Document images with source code
- - - - -

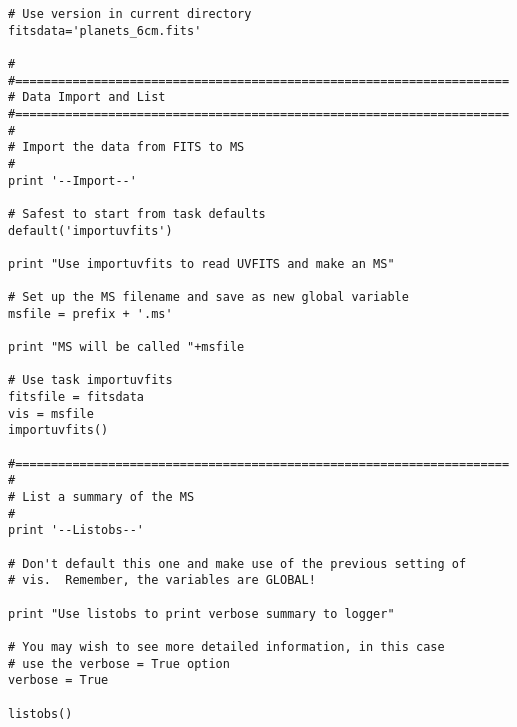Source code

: \begin{verbatim}
# Use version in current directory
fitsdata='planets_6cm.fits'

#
#=====================================================================
# Data Import and List
#=====================================================================
#
# Import the data from FITS to MS
#
print '--Import--'

# Safest to start from task defaults
default('importuvfits')

print "Use importuvfits to read UVFITS and make an MS"

# Set up the MS filename and save as new global variable
msfile = prefix + '.ms'

print "MS will be called "+msfile

# Use task importuvfits
fitsfile = fitsdata
vis = msfile
importuvfits()

#=====================================================================
#
# List a summary of the MS
#
print '--Listobs--'

# Don't default this one and make use of the previous setting of
# vis.  Remember, the variables are GLOBAL!

print "Use listobs to print verbose summary to logger"

# You may wish to see more detailed information, in this case
# use the verbose = True option
verbose = True

listobs()


\end{verbatim}
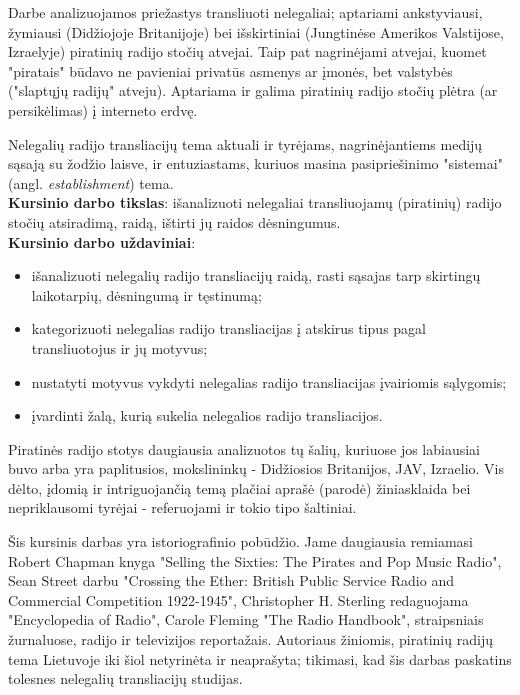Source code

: \documentclass[kursinis-darbas]{vukf}
\begin{document}
Darbe analizuojamos priežastys transliuoti nelegaliai; aptariami ankstyviausi, žymiausi (Didžiojoje Britanijoje) bei išskirtiniai (Jungtinėse Amerikos Valstijose, Izraelyje) piratinių radijo stočių atvejai. Taip pat nagrinėjami atvejai, kuomet "piratais" būdavo ne pavieniai privatūs asmenys ar įmonės, bet valstybės ("slaptųjų radijų" atveju). Aptariama ir galima piratinių radijo stočių plėtra (ar persikėlimas) į interneto erdvę.

Nelegalių radijo transliacijų tema aktuali ir tyrėjams, nagrinėjantiems medijų sąsają su žodžio laisve, ir entuziastams, kuriuos masina pasipriešinimo "sistemai" (angl. \emph{establishment}) tema.\\

\textbf{Kursinio darbo tikslas}: išanalizuoti nelegaliai transliuojamų (piratinių) radijo stočių atsiradimą, raidą, ištirti jų raidos dėsningumus.\\

\textbf{Kursinio darbo uždaviniai}:

\begin{itemize}
	\item išanalizuoti nelegalių radijo transliacijų raidą, rasti sąsajas tarp skirtingų laikotarpių, dėsningumą ir tęstinumą;
	\item kategorizuoti nelegalias radijo transliacijas į atskirus tipus pagal transliuotojus ir jų motyvus;
	\item nustatyti motyvus vykdyti nelegalias radijo transliacijas įvairiomis sąlygomis;
	\item įvardinti žalą, kurią sukelia nelegalios radijo transliacijos.
\end{itemize}

Piratinės radijo stotys daugiausia analizuotos tų šalių, kuriuose jos labiausiai buvo arba yra paplitusios, mokslininkų - Didžiosios Britanijos, JAV, Izraelio. Vis dėlto, įdomią ir intriguojančią temą plačiai aprašė (parodė) žiniasklaida bei nepriklausomi tyrėjai - referuojami ir tokio tipo šaltiniai.

Šis kursinis darbas yra istoriografinio pobūdžio. Jame daugiausia remiamasi Robert Chapman knyga "Selling the Sixties: The Pirates and Pop Music Radio", Sean Street darbu "Crossing the Ether: British Public Service Radio and Commercial Competition 1922-1945", Christopher H. Sterling redaguojama "Encyclopedia of Radio", Carole Fleming "The Radio Handbook", straipsniais žurnaluose, radijo ir televizijos reportažais. Autoriaus žiniomis, piratinių radijų tema Lietuvoje iki šiol netyrinėta ir neaprašyta; tikimasi, kad šis darbas paskatins tolesnes nelegalių transliacijų studijas.
\end{document}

- - - - -

• _WHAT TO DO_
Check each line of the entries for the string "darbo". Copy the lines that have it.

• _ANSWER TO THIS TASK_
\textbf{Kursinio darbo tikslas}: išanalizuoti nelegaliai transliuojamų (piratinių) radijo stočių atsiradimą, raidą, ištirti jų raidos dėsningumus.\\
\textbf{Kursinio darbo uždaviniai}:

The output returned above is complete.